What Are The Symptoms Of PTSD After An Accident?
If you have had a car accident, then you are at risk of developing post-traumatic stress disorder (PTSD). Research says that nearly 9% of people who are in car accidents develop PTSD. The number is even higher in people who are in a car accident and have been seeking mental health treatment. On average, 60% of people are diagnosed with some form of PTSD.
What Is Posttraumatic Stress Disorder (PTSD)?
Post-traumatic stress disorder (PTSD) is a serious mental health condition that develops in a person after experiencing a traumatic event causing serious physical harm or in which there was a threat of physical harm.
Accidents are one of the main traumatic events leading to PTSD disorder in most people.
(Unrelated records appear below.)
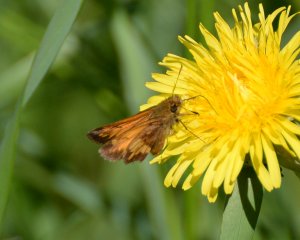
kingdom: Animalia
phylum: Arthropoda
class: Insecta
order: Lepidoptera
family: Hesperiidae
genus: Lon
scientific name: Lon hobomok
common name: Hobomok Skipper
Some other traumatic events that can trigger post-traumatic stress disorder (PTSD) are wars, natural disasters, fire accidents, death of a loved one, or abuse etc.
Symptoms Of Post-traumatic Stress Disorder After An Accident
Nearly 3 million people are getting injured in motor vehicle accidents every year. With car and bike accidents becoming common, the risk of developing PTSD is also increasing. Thankfully, not everyone who experiences an accident develops PTSD.
Some of the common symptoms of PTSD are as follows:
- Feeling anxious when you remember the traumatic event and other dissociative flashbacks
- Nightmares of trauma and sleeping disorders
- Illusions or hallucinations of the trauma
- Avoidance, numbing and lack of interest
- Hyperarousal or irritability
- Being hyper-vigilant or more watchful, i.e. scanning the environment for potential sources of threats
- Anxiety about driving vehicles
- Not willing to have medical tests
Most of these symptoms might occur as a part of your body’s natural response to a traumatic event, what we call a defence mechanism. They help you stay aware of potential threats surrounding you to prevent another similar event from happening again.
These symptoms will recede naturally over time. If you observe they’re getting worse or more frequent consult a doctor immediately for treatment. If you avoid dealing with these symptoms, they start interfering with your life, and the risk of developing PTSD will increase.
Risk Factors Of Post-traumatic Stress Disorder After An Accident
The development of PTSD symptoms may be influenced by some pre-existing personality characteristics like nature of trauma, the person’s response during and after the event. There were several risk factors found which are likely to develop PTSD; they include:
- Having multiple traumatic events
- Having psychological problems earlier to the traumatic event
- Life-threatening traumatic event
- A family history of mental problems
- The amount of support from the family after the event
- Emotional response accompanied by fear, helplessness, horror, guilt, or shame
- History of psychiatric disorders
- Intrusive memory (flashback)
- Ongoing litigation due to trauma
Treatment For PTSD After An Accident
Educating patients and making them understand the traumatic effects of a motor vehicle accident, helps. Doctors will discuss symptoms of PTSD and their prevalence among accident survivors. This discussion helps to calm the patient by creating acceptance to one’s symptoms and might reduce any hesitation to disclose symptoms he/she is facing.
Medication has a prominent role in treating PTSD. As early as possible, the patient should start taking medication to prevent adverse effects. Despite concerns of side effects, medication might reduce stress symptoms and cycle of painful memories that are evoked when driving or experiencing similar situations and also the reactions to the accident/trauma.
Research in medication for PTSD is not as effective as in many other disorders, how there are some possibilities to treat the symptoms of PTSD with medicines such as Beta-blockers being used to treat intrusive memory problems and irritability. Benzodiazepines are used for suppressing nightmares. Atypical neuroleptics for delusions or hallucinations and Antidepressants for Avoidance, numbing are generally used.
The above medications should be used only under the guidance of an expert doctor.
Some precautionary measures to improve the well being
There are certain things you should follow to improve the mental health conditions and to cope with your emotions after an accident.
- Try to avoid being alone. Talk to your friends, relatives, or a counsellor. Express your feelings about the accident and the days after it.
- Stay active and try to exercise often. Participate in extracurricular activities that don’t aggravate your injuries sustained at the time of the accident. Your doctor can help you figure out what’s safe for you.
- Attend regular checkups until you recover completely. Your doctor may prescribe medicine or refer you to a therapist to work on your emotions if required.
- Traffic accidents prevent some people from limiting their activities. But it’s important to do your usual activities even when you are scared or uncomfortable because it’s part of healing.
Driving might become hard after an accident. Practise defensive driving to lower the risk of future accidents. Ensure wearing seatbelts, avoid distractions and drive carefully. Avoid texting and talking on the phone while driving. Don’t drive when you have alcohol or sedatives and also avoid driving when you are tired.